> **Extracted text**:

┏━━

Import standard modules:
In [ ]:
import numpy as np
import matplotlib.pyplot as plt
%matplotlib inline
from IPython.display import HTML
HTML('../style/course.css') #apply general CSS
Import section specific modules:
In [ ]:
pass
In [ ]:
HTML('../style/code_toggle.html')
As explained in Chapter 7 ➞, the increased field-of-view of modern telescopes causes direction-dependent effects, such as the primary beam and pointing error, to become apparent. Therefore, we cannot rely on using direction-independent self-calibration (see $\S$ 8.3 ➞). There are, in principle, many approaches one can use to perform direction-dependent calibration (see $\S$ 8.4.1 ⤵ for more details).
In this section we will concentrate on one specific approach: differential gains (Revisiting the radio interferometer measurement equation-II. Calibration and direction-dependent effects ⤴). This approach provides a nice framework with which one can build up some intuition regarding how direction-dependent calibration differs from direction-independent calibration.
In $\S$ 7.2 ➞ the following equation was presented:
The all-sky RIME
\begin{equation}
\mathbf{V}_{pq} = \mathbf{G}_p\mathbf{X}_{pq}\mathbf{G}_q^H.

┗━━

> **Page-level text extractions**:

┏━━

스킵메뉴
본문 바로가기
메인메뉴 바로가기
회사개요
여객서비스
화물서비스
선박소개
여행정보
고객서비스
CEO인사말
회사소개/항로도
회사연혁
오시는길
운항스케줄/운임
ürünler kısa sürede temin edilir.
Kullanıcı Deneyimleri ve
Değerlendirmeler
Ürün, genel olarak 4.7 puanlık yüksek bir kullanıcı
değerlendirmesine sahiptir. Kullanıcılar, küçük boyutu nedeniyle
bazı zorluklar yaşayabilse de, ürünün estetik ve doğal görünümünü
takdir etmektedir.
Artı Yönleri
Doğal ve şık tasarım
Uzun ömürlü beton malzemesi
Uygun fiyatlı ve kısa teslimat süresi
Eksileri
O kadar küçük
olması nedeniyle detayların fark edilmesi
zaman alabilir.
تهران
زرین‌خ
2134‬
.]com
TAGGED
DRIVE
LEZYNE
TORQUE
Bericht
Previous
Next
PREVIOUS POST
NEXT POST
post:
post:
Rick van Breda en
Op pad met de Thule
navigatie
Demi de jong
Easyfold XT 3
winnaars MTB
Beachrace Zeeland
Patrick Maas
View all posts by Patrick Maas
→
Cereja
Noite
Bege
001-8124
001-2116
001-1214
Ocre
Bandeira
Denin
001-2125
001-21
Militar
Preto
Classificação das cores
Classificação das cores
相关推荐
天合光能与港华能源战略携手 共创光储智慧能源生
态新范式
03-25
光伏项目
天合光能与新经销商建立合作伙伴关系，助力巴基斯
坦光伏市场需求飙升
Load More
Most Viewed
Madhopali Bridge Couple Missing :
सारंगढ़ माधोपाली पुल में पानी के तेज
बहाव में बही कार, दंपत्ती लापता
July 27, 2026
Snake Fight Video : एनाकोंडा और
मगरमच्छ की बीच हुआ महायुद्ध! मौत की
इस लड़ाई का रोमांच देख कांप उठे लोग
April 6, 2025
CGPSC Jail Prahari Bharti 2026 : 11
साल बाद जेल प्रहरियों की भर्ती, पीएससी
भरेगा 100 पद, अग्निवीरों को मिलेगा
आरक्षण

┗━━
┏━━

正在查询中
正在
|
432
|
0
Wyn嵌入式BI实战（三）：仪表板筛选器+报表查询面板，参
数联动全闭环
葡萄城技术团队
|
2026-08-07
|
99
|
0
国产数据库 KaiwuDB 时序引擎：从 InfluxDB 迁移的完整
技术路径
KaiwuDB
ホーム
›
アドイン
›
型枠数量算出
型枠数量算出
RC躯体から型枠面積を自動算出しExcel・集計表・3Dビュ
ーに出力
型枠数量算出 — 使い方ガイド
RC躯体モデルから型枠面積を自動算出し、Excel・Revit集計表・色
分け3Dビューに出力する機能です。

┗━━

> **Exercises**:
a: List every chapter or section reference that the notebook excerpt on direction-dependent calibration cites.
b: Identify every line in the records that contains the string "kısa", and copy each one.

> **Responses to the exercise**:
a:
Chapter 7
§ 8.3
§ 8.4.1
§ 7.2

b:
ürünler kısa sürede temin edilir.
Uygun fiyatlı ve kısa teslimat süresi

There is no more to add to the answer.